Ces éléments démontrent que les lésions issues de l’accident du travail dont a été victime Monsieur [D] [H] étaient toujours susceptibles d’évolution postérieurement au 30 juin 2021.
Il subsiste dès lors un litige d’ordre médical, justifiant le prononcé d’une expertise judiciaire dans les conditions fixées au dispositif de la présente décision en application des dispositions de l’article R 142-16-1 du Code de la sécurité sociale.

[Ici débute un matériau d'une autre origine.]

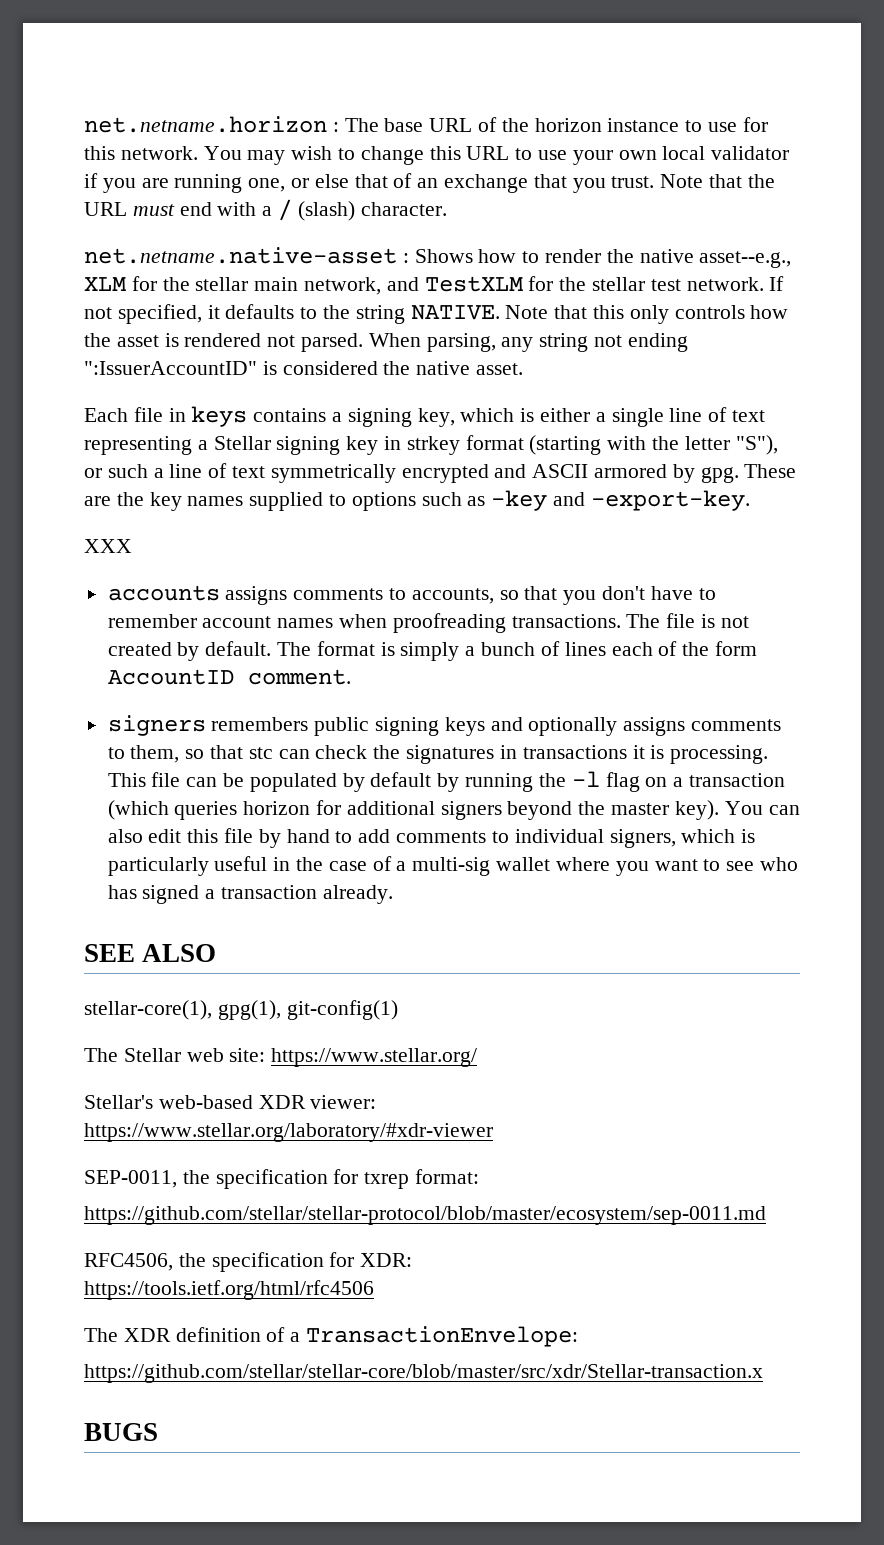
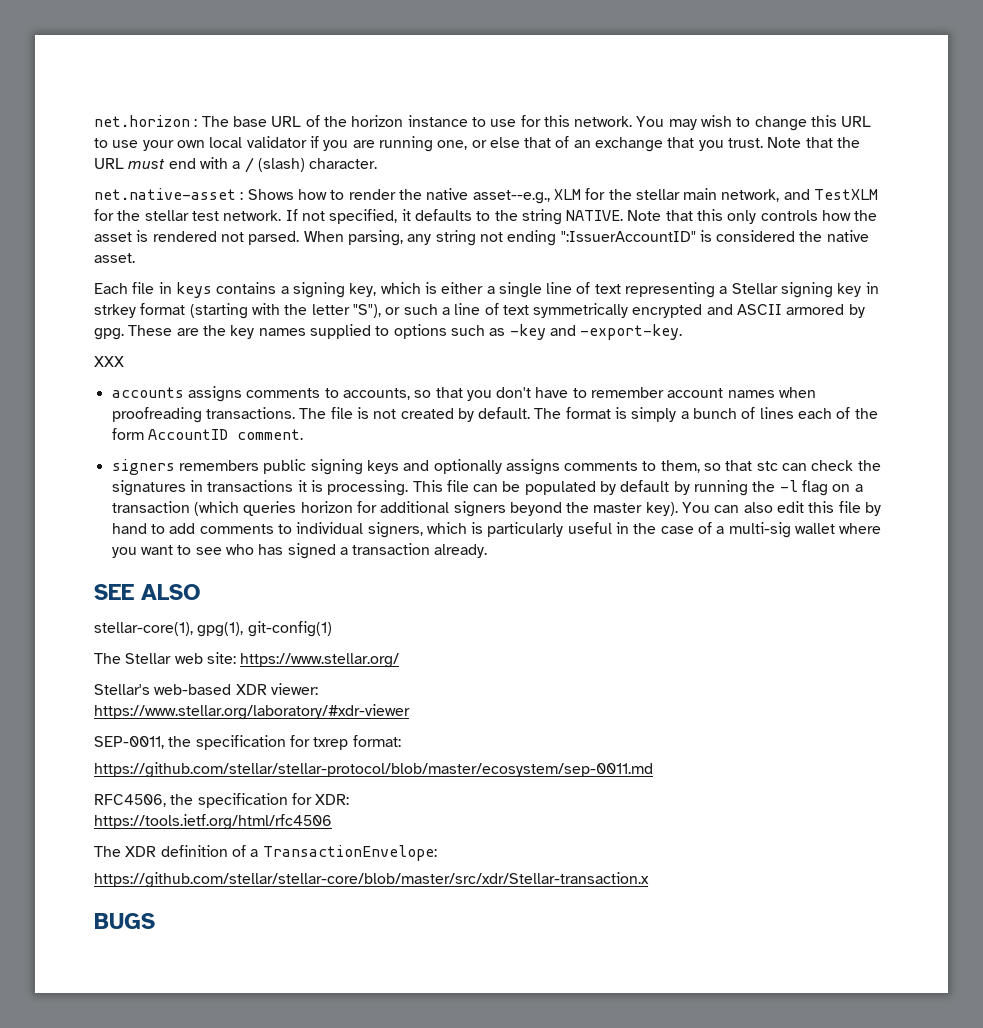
[84,116,327,133] net.netname.horizon -> [94,115,190,127] net.horizon
[84,247,397,264] net.netname.native-asset -> [94,188,236,200] net.native-asset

Les autres demandes ainsi que les dépens seront réservés.
PAR CES MOTIFS
Le tribunal, statuant par mise à disposition au greffe, par jugement contradictoire et avant dire-droit,
ORDONNE une expertise judiciaire aux frais avancés de la CPAM des Bouches-du-Rhône, et commet pour y procéder le Docteur [C] [Z] Centre Phocea 14 Bd Gustave Ganay 13009 Marseille, Expert inscrit sur la liste établie près la Cour d’appel d’Aix-en-Provence,
Avec pour mission de :
— convoquer les parties ;
— examiner Monsieur [D] [H] ;
— entendre les parties en leurs observations ;
— prendre connaissance de l’entier dossier médical de [D] [H], dossier administratif de la caisse, dossier médical du service médical de la caisse, pièces communiquées par les parties et tout document médical utile ;
— dire si à la date du 30 juin 2021, les lésions consécutives à l’accident de travail dont Monsieur [D] [H] a été victime le 27 janvier 2021 étaient guéries ou consolidées ;
— dans la négative, fixer le cas échéant la date de guérison ou de consolidation ;
DÉSIGNE Madame [X] [R], et au besoin tout autre président de formation du pôle social du tribunal judiciaire de Marseille, pour suivre les opérations d’expertise et procéder en cas d’empêchement au remplacement de l’expert par simple ordonnance ;
DIT que si l’expert se heurte à des difficultés qui font obstacle à sa mission, il en fera rapport magistrat désigné ;
DIT que l’expert devra avant l’établissement de son rapport définitif adresser des pré-conclusions aux parties en leur donnant un délai minimum d’un mois pour effectuer leurs observations ;
RAPPELLE que s’agissant d’une expertise ordonnée dans le cadre du code de la sécurité sociale aux frais avancés de la CPAM, aucune consignation ne peut être ordonnée ;
DIT que l’expert devra déposer son rapport au greffe du tribunal dans le délai de 4 mois à compter du jour de la date de notification de la décision le désignant et en adresser une copie aux parties ;
RESERVE les demandes.
DIT que tout appel de la présente décision doit être formé, à peine de forclusion, dans le délai d’un mois à compter de sa notification, conformément aux dispositions de l’article 538 du Code de procédure civile.